Their employers don’t seem to agree. The New York Times Company held its annual meeting today, and shareholders were not pleased. Some 42 percent of them voted to withhold their support from the slate of directors in order to protest both the dismal performance of the company and the distinctly undemocratic nature of its ownership structure. That structure is a classic example of the divergence between corporate organizations and political ones—and Arthur Sulzberger Jr., who serves as the company’s chairman and the publisher of its namesake paper, says his family is “firmly and unanimously committed” to maintaining it.

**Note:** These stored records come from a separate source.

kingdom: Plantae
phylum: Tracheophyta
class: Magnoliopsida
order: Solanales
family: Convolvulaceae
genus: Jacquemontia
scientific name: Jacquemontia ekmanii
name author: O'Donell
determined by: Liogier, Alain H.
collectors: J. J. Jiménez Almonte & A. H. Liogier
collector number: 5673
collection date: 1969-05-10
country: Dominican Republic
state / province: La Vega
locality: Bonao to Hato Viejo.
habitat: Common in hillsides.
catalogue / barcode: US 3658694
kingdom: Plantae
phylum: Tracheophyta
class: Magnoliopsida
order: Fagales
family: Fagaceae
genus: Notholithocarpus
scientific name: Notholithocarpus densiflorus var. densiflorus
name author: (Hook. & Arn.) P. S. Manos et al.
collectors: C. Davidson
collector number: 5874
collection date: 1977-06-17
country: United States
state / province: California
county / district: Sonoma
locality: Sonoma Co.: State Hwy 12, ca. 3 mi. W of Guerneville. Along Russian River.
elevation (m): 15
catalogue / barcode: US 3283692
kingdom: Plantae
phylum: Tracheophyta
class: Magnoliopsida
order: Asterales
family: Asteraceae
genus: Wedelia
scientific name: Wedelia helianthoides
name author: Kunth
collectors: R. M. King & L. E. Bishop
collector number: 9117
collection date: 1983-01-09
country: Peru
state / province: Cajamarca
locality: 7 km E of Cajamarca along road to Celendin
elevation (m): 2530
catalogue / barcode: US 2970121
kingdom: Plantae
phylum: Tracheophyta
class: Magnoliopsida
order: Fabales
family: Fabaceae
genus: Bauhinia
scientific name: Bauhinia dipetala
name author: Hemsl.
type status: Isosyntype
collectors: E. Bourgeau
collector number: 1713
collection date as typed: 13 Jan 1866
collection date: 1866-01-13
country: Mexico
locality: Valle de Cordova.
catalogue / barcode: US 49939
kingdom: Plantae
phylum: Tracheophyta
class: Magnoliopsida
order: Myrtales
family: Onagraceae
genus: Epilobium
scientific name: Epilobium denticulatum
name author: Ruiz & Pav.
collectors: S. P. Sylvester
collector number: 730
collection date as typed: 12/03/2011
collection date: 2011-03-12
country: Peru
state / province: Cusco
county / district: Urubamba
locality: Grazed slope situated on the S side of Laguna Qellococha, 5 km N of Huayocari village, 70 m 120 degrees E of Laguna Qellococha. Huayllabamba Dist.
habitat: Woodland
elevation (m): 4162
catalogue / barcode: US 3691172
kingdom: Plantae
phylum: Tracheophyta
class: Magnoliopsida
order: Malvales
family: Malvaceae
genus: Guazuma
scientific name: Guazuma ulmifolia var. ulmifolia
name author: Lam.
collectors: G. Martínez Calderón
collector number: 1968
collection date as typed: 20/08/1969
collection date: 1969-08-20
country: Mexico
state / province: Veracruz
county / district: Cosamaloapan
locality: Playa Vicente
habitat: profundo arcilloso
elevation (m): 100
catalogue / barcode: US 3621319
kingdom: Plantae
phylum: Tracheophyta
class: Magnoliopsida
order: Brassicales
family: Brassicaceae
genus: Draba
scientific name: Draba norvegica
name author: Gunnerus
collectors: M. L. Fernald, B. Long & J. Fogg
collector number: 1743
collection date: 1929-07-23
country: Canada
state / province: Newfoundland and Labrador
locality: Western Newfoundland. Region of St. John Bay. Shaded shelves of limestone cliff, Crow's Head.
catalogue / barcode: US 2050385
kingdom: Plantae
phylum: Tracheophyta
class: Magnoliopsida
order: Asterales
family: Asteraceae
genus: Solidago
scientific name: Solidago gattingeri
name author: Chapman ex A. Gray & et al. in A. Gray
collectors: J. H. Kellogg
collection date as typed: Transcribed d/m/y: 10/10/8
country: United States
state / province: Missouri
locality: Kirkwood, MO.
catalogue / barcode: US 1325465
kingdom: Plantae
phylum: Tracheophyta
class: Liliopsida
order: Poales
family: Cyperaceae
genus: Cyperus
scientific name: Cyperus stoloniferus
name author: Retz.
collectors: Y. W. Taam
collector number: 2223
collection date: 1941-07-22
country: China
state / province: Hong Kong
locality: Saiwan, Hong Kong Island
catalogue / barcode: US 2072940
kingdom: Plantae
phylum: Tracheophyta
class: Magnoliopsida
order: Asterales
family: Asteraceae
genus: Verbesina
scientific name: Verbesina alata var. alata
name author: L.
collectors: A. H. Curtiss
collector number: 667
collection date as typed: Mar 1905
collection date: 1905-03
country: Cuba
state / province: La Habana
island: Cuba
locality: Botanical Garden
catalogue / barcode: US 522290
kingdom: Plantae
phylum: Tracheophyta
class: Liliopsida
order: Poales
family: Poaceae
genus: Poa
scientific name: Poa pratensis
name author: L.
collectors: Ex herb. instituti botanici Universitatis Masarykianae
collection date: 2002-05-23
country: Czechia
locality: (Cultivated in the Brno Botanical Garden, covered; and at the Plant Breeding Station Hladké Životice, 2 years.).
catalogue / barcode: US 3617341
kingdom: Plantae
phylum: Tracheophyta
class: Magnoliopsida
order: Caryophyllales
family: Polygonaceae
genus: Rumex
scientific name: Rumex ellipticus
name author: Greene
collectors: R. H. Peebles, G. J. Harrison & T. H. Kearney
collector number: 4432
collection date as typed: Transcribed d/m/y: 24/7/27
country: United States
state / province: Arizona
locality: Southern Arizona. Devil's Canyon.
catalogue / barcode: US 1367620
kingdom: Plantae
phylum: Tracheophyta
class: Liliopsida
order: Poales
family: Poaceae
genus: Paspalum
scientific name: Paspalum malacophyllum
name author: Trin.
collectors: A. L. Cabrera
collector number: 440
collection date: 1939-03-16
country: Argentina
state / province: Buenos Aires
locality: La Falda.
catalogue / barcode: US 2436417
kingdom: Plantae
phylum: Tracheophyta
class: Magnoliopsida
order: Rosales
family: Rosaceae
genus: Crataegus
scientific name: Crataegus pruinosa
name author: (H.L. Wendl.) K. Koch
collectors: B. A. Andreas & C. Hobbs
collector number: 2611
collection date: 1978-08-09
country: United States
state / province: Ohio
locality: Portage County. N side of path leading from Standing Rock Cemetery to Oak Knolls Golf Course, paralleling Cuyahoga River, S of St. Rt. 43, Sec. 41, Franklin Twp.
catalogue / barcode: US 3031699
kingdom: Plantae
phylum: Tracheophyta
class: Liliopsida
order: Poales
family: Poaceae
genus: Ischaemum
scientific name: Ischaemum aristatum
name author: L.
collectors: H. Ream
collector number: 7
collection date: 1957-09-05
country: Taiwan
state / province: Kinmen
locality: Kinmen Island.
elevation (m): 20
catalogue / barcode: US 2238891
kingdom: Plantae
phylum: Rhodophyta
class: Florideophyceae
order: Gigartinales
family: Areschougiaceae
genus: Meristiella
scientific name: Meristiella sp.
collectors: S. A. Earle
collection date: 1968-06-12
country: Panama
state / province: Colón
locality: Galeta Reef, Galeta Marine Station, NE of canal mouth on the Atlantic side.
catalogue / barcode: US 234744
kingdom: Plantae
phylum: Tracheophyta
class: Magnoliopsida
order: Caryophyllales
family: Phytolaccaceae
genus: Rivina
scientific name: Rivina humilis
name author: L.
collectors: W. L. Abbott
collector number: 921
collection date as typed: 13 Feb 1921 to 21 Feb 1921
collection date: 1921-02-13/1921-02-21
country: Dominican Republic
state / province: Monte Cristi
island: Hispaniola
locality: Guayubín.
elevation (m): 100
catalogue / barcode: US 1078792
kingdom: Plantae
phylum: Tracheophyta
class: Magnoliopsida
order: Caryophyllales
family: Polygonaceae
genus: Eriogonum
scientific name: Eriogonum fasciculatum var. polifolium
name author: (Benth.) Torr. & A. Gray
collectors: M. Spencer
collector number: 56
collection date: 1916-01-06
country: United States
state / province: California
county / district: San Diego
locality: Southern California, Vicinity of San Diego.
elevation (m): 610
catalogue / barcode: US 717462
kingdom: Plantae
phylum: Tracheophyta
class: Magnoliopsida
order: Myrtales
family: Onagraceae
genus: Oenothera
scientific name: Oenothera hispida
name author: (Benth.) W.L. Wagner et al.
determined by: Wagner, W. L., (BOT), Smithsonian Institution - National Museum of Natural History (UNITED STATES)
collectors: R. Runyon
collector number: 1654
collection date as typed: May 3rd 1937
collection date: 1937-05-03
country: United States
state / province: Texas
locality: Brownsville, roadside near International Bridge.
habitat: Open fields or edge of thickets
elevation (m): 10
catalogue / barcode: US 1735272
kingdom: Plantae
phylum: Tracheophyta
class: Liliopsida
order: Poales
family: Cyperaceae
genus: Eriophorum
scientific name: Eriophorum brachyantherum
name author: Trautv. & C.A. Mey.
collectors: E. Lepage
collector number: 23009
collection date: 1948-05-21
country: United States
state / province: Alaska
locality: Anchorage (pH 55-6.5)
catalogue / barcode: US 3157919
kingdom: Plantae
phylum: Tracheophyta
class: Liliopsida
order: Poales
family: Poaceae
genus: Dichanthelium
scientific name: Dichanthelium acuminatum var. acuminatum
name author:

While its editorial pages campaign for a classless society, the Times’s corporate set-up gives special power to one group: the Sulzberger family, which owns 89 percent of l Class B shares. Those shares allow them to elect nine of the 13 directors. The other four are elected by Class A holders, who voted at the shareholders’ meeting today.
Since the family also owns 20 percent of Class A shares, the 42 percent vote to withhold support of directors indicates that a majority of non-family shareholders oppose the current regime.
And it’s no wonder shareholders are upset: Times stock has fallen by half over the past three years. Profits dropped in 2004 and 2005, and then in 2006, the company suffered a $543 million loss. In the first quarter of this year, earnings fell by one-third.
Meanwhile, the Times suffers from entrenched, unimaginative management. Institutional Shareholder Services and Glass, Lewis—two organizations that advise institutions on how to vote proxies—recommended a “withhold” vote today. But to no avail.
If it’s good enough for the Times, why shouldn’t a divided ownership structure—whose defenders argue it helps businesses by encouraging a longer-term approach to big decisions—be encouraged for other companies? Will Morgenson deliver another blistering column about shareholders being denied their rights this Sunday? Somehow, I doubt it.
David Robinson is Managing Editor of The American.